(Extracted page text data)
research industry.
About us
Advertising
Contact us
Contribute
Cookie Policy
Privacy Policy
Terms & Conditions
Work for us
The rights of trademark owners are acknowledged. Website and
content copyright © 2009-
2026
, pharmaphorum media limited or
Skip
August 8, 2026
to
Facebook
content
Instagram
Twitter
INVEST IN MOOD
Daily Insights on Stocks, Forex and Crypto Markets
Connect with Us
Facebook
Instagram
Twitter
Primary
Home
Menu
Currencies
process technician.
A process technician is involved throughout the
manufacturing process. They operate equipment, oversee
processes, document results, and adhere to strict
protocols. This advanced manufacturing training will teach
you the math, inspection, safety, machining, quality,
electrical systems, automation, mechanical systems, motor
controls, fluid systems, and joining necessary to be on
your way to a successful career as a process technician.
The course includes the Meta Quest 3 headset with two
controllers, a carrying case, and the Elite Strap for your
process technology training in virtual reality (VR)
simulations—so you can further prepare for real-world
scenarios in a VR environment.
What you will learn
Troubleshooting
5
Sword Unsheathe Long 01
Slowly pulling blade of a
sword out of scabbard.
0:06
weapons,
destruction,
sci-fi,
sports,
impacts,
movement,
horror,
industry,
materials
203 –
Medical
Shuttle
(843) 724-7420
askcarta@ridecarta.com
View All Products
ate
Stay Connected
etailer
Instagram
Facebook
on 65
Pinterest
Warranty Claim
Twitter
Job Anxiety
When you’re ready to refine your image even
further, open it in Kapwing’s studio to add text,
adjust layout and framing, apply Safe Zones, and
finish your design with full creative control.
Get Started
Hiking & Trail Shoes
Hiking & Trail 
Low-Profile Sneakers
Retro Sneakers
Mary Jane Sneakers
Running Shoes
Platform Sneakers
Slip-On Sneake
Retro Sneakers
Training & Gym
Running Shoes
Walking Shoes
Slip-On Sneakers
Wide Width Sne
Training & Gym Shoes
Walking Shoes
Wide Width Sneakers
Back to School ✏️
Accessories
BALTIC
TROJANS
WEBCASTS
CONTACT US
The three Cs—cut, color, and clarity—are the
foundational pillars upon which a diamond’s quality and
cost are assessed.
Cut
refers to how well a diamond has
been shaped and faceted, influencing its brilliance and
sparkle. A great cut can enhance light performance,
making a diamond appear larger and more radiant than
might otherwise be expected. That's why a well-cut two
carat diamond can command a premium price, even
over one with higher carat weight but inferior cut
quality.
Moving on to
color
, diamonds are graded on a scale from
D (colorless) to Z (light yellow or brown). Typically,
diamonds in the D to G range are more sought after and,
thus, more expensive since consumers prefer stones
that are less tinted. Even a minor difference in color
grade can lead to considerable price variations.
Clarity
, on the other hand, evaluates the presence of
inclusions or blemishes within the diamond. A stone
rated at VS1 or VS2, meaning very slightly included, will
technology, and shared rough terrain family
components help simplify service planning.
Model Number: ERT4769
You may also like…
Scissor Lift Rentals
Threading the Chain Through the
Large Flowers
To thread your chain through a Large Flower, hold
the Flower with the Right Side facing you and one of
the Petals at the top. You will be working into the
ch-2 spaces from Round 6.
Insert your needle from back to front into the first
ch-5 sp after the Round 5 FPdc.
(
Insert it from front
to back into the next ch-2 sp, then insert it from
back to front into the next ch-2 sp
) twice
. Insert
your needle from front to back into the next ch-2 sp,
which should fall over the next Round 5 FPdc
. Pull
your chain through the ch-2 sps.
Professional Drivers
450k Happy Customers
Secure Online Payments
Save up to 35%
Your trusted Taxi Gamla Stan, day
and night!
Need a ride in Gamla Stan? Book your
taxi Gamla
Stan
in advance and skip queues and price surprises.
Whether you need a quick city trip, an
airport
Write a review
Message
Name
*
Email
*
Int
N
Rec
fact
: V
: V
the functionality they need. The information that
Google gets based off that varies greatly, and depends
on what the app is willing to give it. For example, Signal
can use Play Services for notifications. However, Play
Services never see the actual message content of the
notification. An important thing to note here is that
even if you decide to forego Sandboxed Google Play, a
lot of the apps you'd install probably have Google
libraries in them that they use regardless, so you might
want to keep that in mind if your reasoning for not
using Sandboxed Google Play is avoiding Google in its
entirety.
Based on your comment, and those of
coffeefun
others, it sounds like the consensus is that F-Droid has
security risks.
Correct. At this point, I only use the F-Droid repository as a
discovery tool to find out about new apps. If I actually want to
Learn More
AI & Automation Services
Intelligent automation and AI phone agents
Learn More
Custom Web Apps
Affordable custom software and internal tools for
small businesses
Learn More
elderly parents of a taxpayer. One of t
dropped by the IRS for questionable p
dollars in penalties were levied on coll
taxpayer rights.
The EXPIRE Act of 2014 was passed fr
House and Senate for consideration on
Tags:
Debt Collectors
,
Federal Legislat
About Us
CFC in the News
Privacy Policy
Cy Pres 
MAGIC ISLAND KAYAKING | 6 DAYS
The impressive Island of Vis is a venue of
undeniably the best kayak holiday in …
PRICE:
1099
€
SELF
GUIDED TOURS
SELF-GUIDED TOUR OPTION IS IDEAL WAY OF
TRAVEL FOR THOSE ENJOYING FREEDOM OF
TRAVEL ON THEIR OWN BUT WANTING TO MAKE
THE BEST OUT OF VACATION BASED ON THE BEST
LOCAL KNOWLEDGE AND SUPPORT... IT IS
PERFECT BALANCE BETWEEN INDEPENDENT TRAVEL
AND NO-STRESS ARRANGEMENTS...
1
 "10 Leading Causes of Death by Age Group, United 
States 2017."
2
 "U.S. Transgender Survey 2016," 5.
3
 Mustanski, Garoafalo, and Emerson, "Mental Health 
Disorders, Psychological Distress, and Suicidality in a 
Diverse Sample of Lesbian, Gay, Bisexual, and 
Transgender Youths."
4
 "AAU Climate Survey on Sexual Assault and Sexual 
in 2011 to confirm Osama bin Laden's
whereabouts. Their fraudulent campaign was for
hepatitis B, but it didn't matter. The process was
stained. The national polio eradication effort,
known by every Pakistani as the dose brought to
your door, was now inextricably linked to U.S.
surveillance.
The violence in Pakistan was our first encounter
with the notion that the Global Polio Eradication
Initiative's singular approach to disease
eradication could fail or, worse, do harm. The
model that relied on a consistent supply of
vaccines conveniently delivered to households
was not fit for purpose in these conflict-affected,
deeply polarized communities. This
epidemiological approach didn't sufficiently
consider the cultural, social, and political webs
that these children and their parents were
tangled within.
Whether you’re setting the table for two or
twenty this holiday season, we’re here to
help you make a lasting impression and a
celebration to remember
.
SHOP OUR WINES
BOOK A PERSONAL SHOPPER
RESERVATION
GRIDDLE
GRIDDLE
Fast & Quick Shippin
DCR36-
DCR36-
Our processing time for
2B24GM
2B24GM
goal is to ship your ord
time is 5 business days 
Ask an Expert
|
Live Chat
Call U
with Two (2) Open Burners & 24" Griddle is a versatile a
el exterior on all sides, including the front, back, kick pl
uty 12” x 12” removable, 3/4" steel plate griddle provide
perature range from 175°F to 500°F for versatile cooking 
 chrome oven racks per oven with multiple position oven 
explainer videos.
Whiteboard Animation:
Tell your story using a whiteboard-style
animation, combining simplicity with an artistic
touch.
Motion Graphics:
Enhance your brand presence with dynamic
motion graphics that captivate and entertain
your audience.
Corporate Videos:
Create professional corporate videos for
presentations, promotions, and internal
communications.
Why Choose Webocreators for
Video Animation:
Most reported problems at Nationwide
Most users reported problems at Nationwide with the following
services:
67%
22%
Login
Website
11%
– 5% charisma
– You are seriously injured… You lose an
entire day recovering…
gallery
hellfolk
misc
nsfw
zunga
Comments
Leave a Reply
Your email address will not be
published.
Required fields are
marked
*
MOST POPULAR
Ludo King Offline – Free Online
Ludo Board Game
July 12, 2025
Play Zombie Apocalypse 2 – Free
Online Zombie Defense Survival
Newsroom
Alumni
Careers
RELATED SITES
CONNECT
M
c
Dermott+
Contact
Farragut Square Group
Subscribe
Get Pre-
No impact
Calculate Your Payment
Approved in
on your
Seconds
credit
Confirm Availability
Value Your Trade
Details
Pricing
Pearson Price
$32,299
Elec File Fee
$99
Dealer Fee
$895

*Job item*
Looking at the data above, work out how many lines contain "Google" and answer with the figure only.

*Solution to the problem*
4